Monitoring services

List overview All Threads
Download

newer

older

hal, gnome.. custom mount options...

Network Situation

Kenneth Porter

27 Nov 2011 27 Nov '11

11:01 p.m.

What's available to remotely monitor services? What I'd like is something that can run scripts for each service to connect to a port and verify that it's up, and then send me an SMS message (phone text) to let me know which, if any, are down.

Also, does a script exist that checks all the services listed by chkconfig and reports those that should be up but are down?

Show replies by date

Corey Henderson

27 Nov 27 Nov

11:22 p.m.

On 11/27/2011 4:01 PM, Kenneth Porter wrote:

...

What's available to remotely monitor services? What I'd like is something that can run scripts for each service to connect to a port and verify that it's up, and then send me an SMS message (phone text) to let me know which, if any, are down.

Nagios ( http://www.nagios.org/ ) is one of the many pieces of software that can do this.

...

Also, does a script exist that checks all the services listed by chkconfig and reports those that should be up but are down?

None that I'm aware of. If you're going to write one, keep in mind that some init scripts list as "on" in chkconfig and run on boot but don't actually launch a process.

Kenneth Porter

11:33 p.m.

--On Sunday, November 27, 2011 4:22 PM -0700 Corey Henderson corman@cormander.com wrote:

...

None that I'm aware of. If you're going to write one, keep in mind that some init scripts list as "on" in chkconfig and run on boot but don't actually launch a process.

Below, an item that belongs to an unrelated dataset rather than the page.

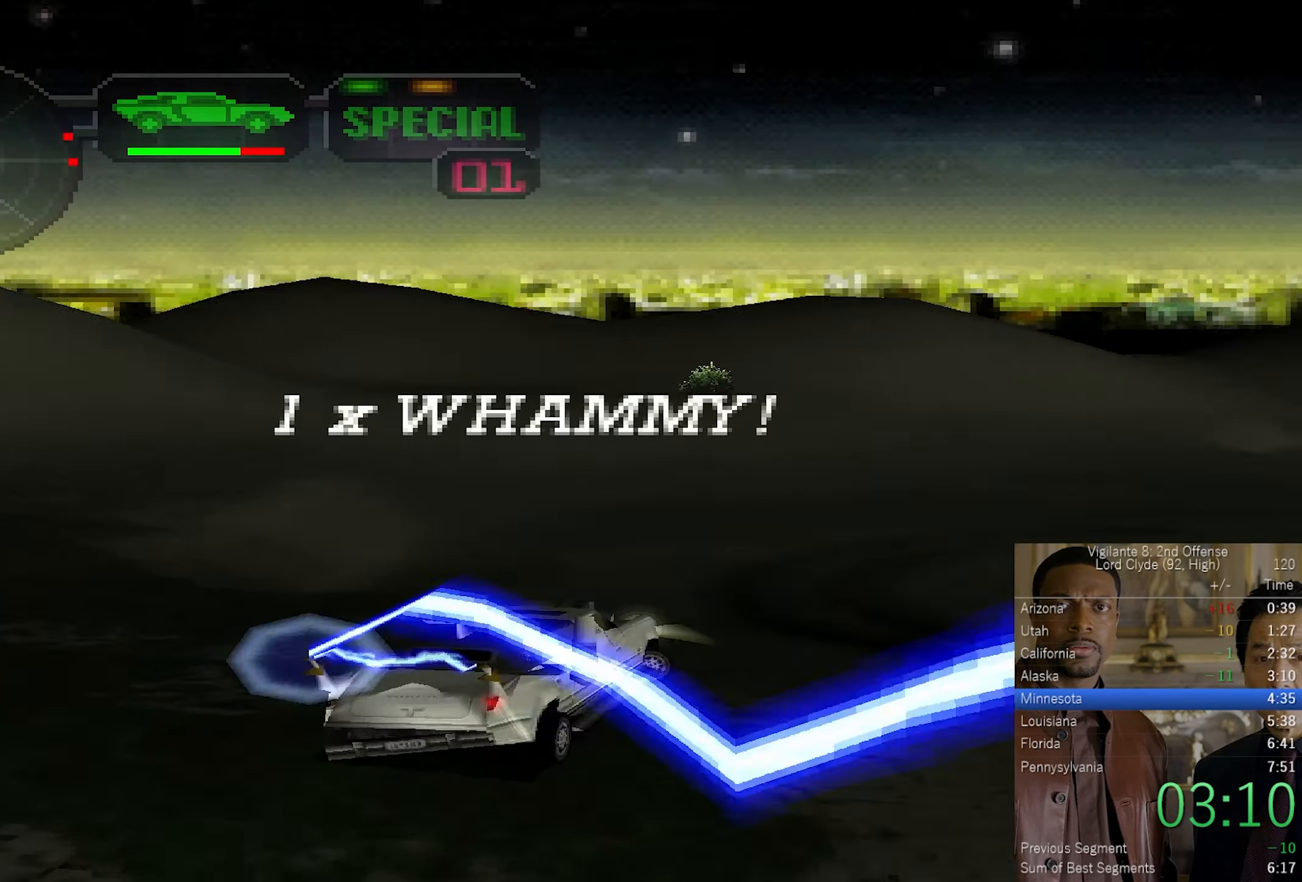
{"buttons": ["SQUARE"], "left_stick": "right", "right_stick": "center", "events": [[400, "CROSS", "up"]]}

True. I was thinking that a script could run "chkconfig --list" to first find the processes that should be running, then run "service $servicename status" on each to look for ones that were down. Alas, I don't think there's a standard for the output, but the oddballs that don't match RHEL's conventions should be few.

Roberto Alvarado

28 Nov 28 Nov

12:11 p.m.

You can try zabbix

www.zabbix.com

On 11/27/2011 08:01 PM, Kenneth Porter wrote:

...

What's available to remotely monitor services? What I'd like is something that can run scripts for each service to connect to a port and verify that it's up, and then send me an SMS message (phone text) to let me know which, if any, are down.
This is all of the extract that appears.